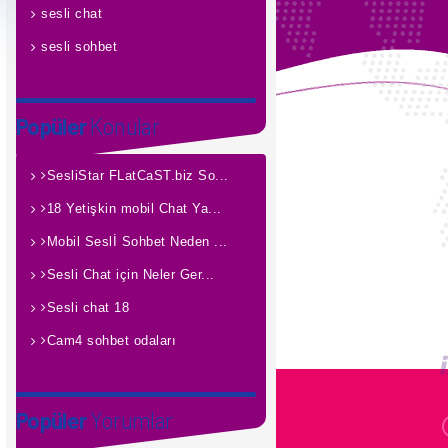
sesli chat
sesli sohbet
Popüler
Konular
SesliStar FLatCaST.biz So...
18 Yetişkin mobil Chat Ya...
Mobil Seslİ Sohbet Neden ...
Sesli Chat için Neler Ger...
Sesli chat 18
Cam4 sohbet odaları
Popüler
Yorumlar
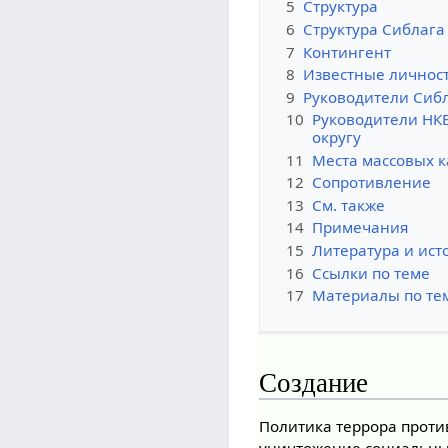
5
Структура
6
Структура Сиблага
7
Контингент
8
Известные личност
9
Руководители Сиб
10
Руководители НКВ
округу
11
Места массовых 
12
Сопротивление
13
См. также
14
Примечания
15
Литература и ист
16
Ссылки по теме
17
Материалы по те
Создание
Политика террора проти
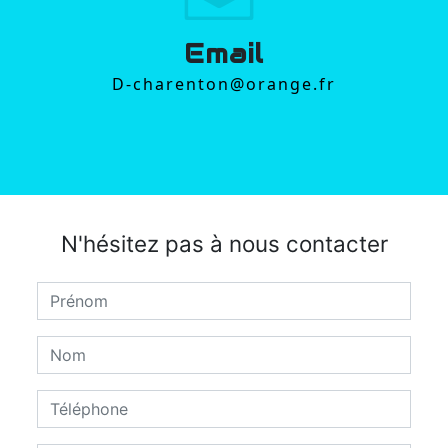
Email
d-charenton@orange.fr
N'hésitez pas à nous contacter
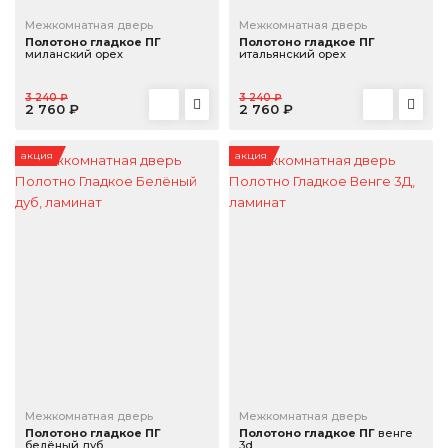
Серые
Межкомнатная дверь
Межкомнатная дверь
Венге
Полотоно гладкое ПГ
Полотоно гладкое ПГ
миланский орех
итальянский орех
Скрытые
Бежевые
3 240 ₽
3 240 ₽
2 760 ₽
2 760 ₽
ВХОДНЫЕ ДВЕРИ
Со скидкой
акция
акция
Недорогие
С терморазрывом
С зеркалом
Современные
Классические
ФУРНИТУРА
Дверные ручки
Дверные петли
Защёлки и задвижки
Межкомнатная дверь
Межкомнатная дверь
Полотоно гладкое ПГ
Полотоно гладкое ПГ
венге
Замки и защёлки под ключевой цилиндр
белёный дуб
3d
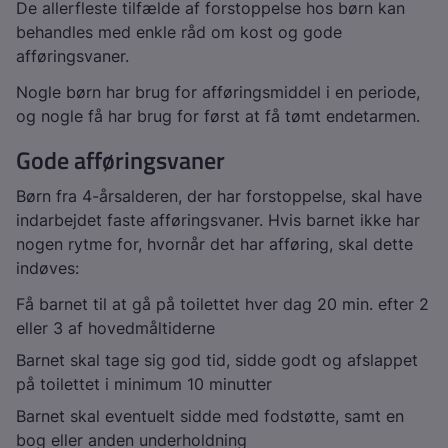
De allerfleste tilfælde af forstoppelse hos børn kan
behandles med enkle råd om kost og gode
afføringsvaner.
Nogle børn har brug for afføringsmiddel i en periode,
og nogle få har brug for først at få tømt endetarmen.
Gode afføringsvaner
Børn fra 4-årsalderen, der har forstoppelse, skal have
indarbejdet faste afføringsvaner. Hvis barnet ikke har
nogen rytme for, hvornår det har afføring, skal dette
indøves:
Få barnet til at gå på toilettet hver dag 20 min. efter 2
eller 3 af hovedmåltiderne
Barnet skal tage sig god tid, sidde godt og afslappet
på toilettet i minimum 10 minutter
Barnet skal eventuelt sidde med fodstøtte, samt en
bog eller anden underholdning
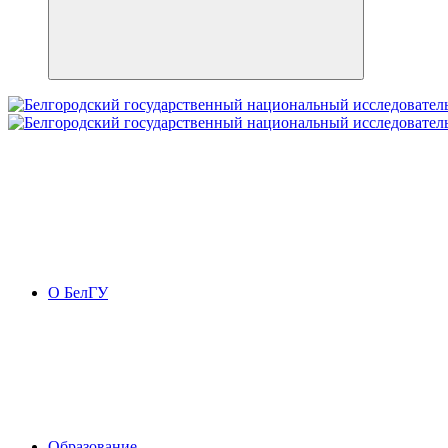
О БелГУ
Образование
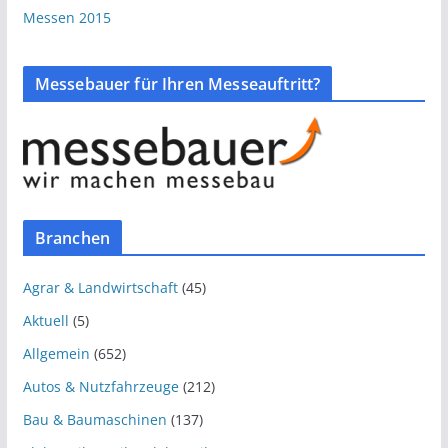
Messen 2015
Messebauer für Ihren Messeauftritt?
Branchen
Agrar & Landwirtschaft
(45)
Aktuell
(5)
Allgemein
(652)
Autos & Nutzfahrzeuge
(212)
Bau & Baumaschinen
(137)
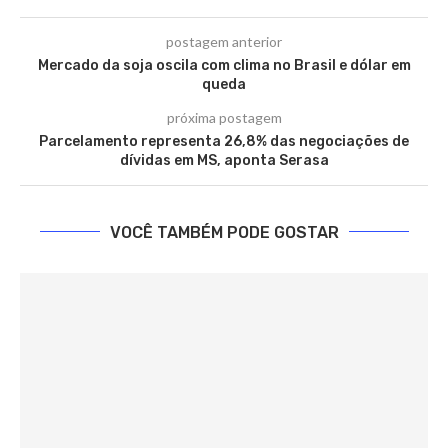
postagem anterior
Mercado da soja oscila com clima no Brasil e dólar em
queda
próxima postagem
Parcelamento representa 26,8% das negociações de
dívidas em MS, aponta Serasa
VOCÊ TAMBÉM PODE GOSTAR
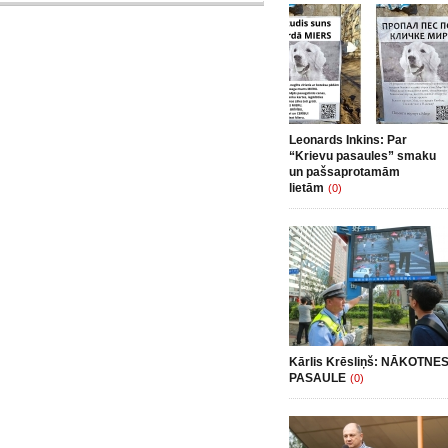
Leonards Inkins: Par
“Krievu pasaules” smaku
un pašsaprotamām
lietām
(0)
Kārlis Krēsliņš: NĀKOTNE
PASAULE
(0)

======

## [ОПИСАНИЕ ЗАДАНИЯ]
Воспроизведите дословно весь распознанный текст всех материалов, сохранив каждую строку без изменений. Изображения в ответ не включайте.

## [ПИСЬМЕННЫЙ ОТВЕТ]
sesli chat
sesli sohbet
Popüler
Konular
SesliStar FLatCaST.biz So...
18 Yetişkin mobil Chat Ya...
Mobil Seslİ Sohbet Neden ...
Sesli Chat için Neler Ger...
Sesli chat 18
Cam4 sohbet odaları
Popüler
Yorumlar
5
Структура
6
Структура Сиблага
7
Контингент
8
Известные личност
9
Руководители Сиб
10
Руководители НКВ
округу
11
Места массовых 
12
Сопротивление
13
См. также
14
Примечания
15
Литература и ист
16
Ссылки по теме
17
Материалы по те
Создание
Политика террора проти
Email
d-charenton@orange.fr
N'hésitez pas à nous contacter
Серые
Межкомнатная дверь
Межкомнатная дверь
Венге
Полотоно гладкое ПГ
Полотоно гладкое ПГ
миланский орех
итальянский орех
Скрытые
Бежевые
3 240 ₽
3 240 ₽
2 760 ₽
2 760 ₽
ВХОДНЫЕ ДВЕРИ
Со скидкой
акция
акция
Недорогие
С терморазрывом
С зеркалом
Современные
Классические
ФУРНИТУРА
Дверные ручки
Дверные петли
Защёлки и задвижки
Межкомнатная дверь
Межкомнатная дверь
Полотоно гладкое ПГ
Полотоно гладкое ПГ
венге
Замки и защёлки под ключевой цилиндр
белёный дуб
3d
De allerfleste tilfælde af forstoppelse hos børn kan
behandles med enkle råd om kost og gode
afføringsvaner.
Nogle børn har brug for afføringsmiddel i en periode,
og nogle få har brug for først at få tømt endetarmen.
Gode afføringsvaner
Børn fra 4-årsalderen, der har forstoppelse, skal have
indarbejdet faste afføringsvaner. Hvis barnet ikke har
nogen rytme for, hvornår det har afføring, skal dette
indøves:
Få barnet til at gå på toilettet hver dag 20 min. efter 2
eller 3 af hovedmåltiderne
Barnet skal tage sig god tid, sidde godt og afslappet
på toilettet i minimum 10 minutter
Barnet skal eventuelt sidde med fodstøtte, samt en
bog eller anden underholdning
О БелГУ
Образование
Messen 2015
Messebauer für Ihren Messeauftritt?
Branchen
Agrar & Landwirtschaft
(45)
Aktuell
(5)
Allgemein
(652)
Autos & Nutzfahrzeuge
(212)
Bau & Baumaschinen
(137)
postagem anterior
Mercado da soja oscila com clima no Brasil e dólar em
queda
próxima postagem
Parcelamento representa 26,8% das negociações de
dívidas em MS, aponta Serasa
VOCÊ TAMBÉM PODE GOSTAR
Leonards Inkins: Par
“Krievu pasaules” smaku
un pašsaprotamām
lietām
(0)
Kārlis Krēsliņš: NĀKOTNE
PASAULE
(0)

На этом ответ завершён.